Louis Mandin


Vision de la vie que j’étais il y a 1900 ans


 
J’errais dans l’ombre au Mont des Olives désert,
Lorsque Jésus y vint, suivi de ses disciples ;
Et mon âme songeait, seule sous la nuit triple.
Sur moi pesaient le Monde et le Ciel, et l’Enfer,
 
Et celui-ci s’ouvrait à moi, mais non les autres.
Si bien que tous les trois pour mes yeux étaient noirs.
Et j’adorais un dieu que nul ne pouvait voir
Et qui ne promettait que douleurs à l’apôtre.
 
Et le Pharisien eût ri s’il avait su.
Mais ils ne savaient pas que j’étais ce sauvage,
Quoiqu’un d’eux eût senti peut-être à mon passage
Une vibration d’un archet inconnu.
 
Je ne leur paraissais qu’étrange et sans culture.
Et je cachais mon dieu comme un fruit défendu.
C’était un rythme pris à des Édens perdus,
Au fond le plus chantant du cœur de la nature,
 
Au cœur de la lumière, au cœur de la beauté.
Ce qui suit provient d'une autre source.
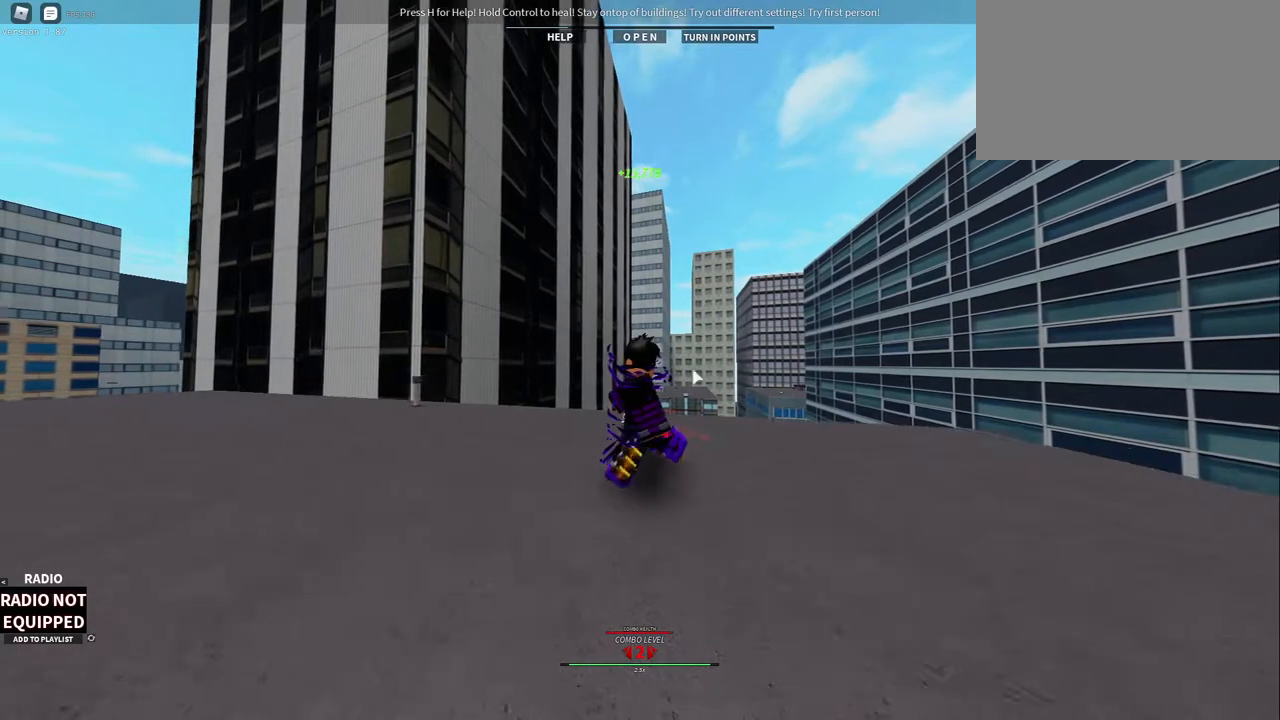
{"keys": ["a", "w"], "mouse": ["right"], "events": [[67, "mouse_left", "down"], [250, "mouse_left", "up"], [250, "mouse_right", "down"], [350, "w", "down"]]}
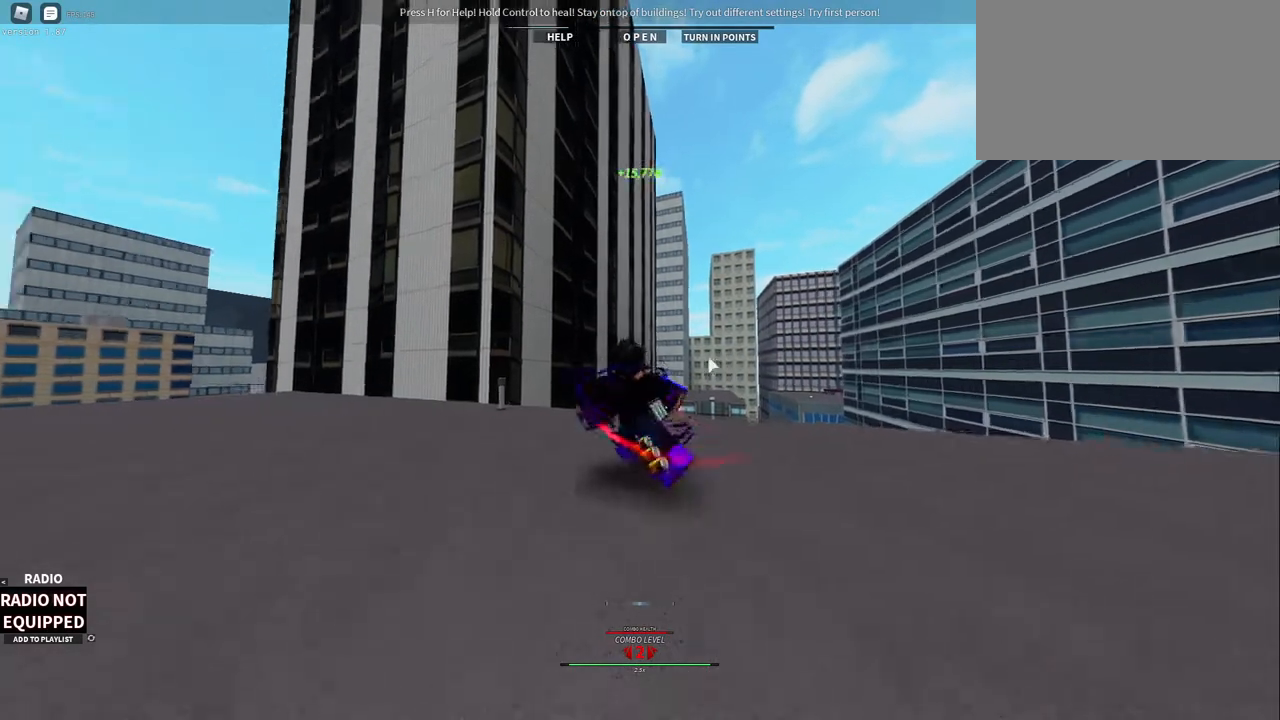
{"keys": [], "mouse": ["right"], "events": [[367, "w", "up"], [417, "a", "up"]]}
Mais la laideur était dans l’homme, dans le temple
Où les marchands vendaient jusqu’au front qui contemple
Et qui n’était pour eux qu’un esclave acheté.
 
Et j’étais cet esclave ardent, j’étais la Vie,
Pantelante, enchaînée aux sépulcres blanchis,
Et pendant que ces morts, de leur cendre remplis,
S’accouplaient, enfantaient l’erreur et l’infamie,
 
Je savais que moi, Cœur battant des sensitives,
Lyrisme, amour, je passerais sans être aimé,
Comme un vivant parmi les Néants enfermé.
Et j’errais sous la nuit et ses pâles olives.
 
Mes yeux virent Jésus : il ne vit pas mes yeux.
Ma lumière était trop profonde dans moi-même.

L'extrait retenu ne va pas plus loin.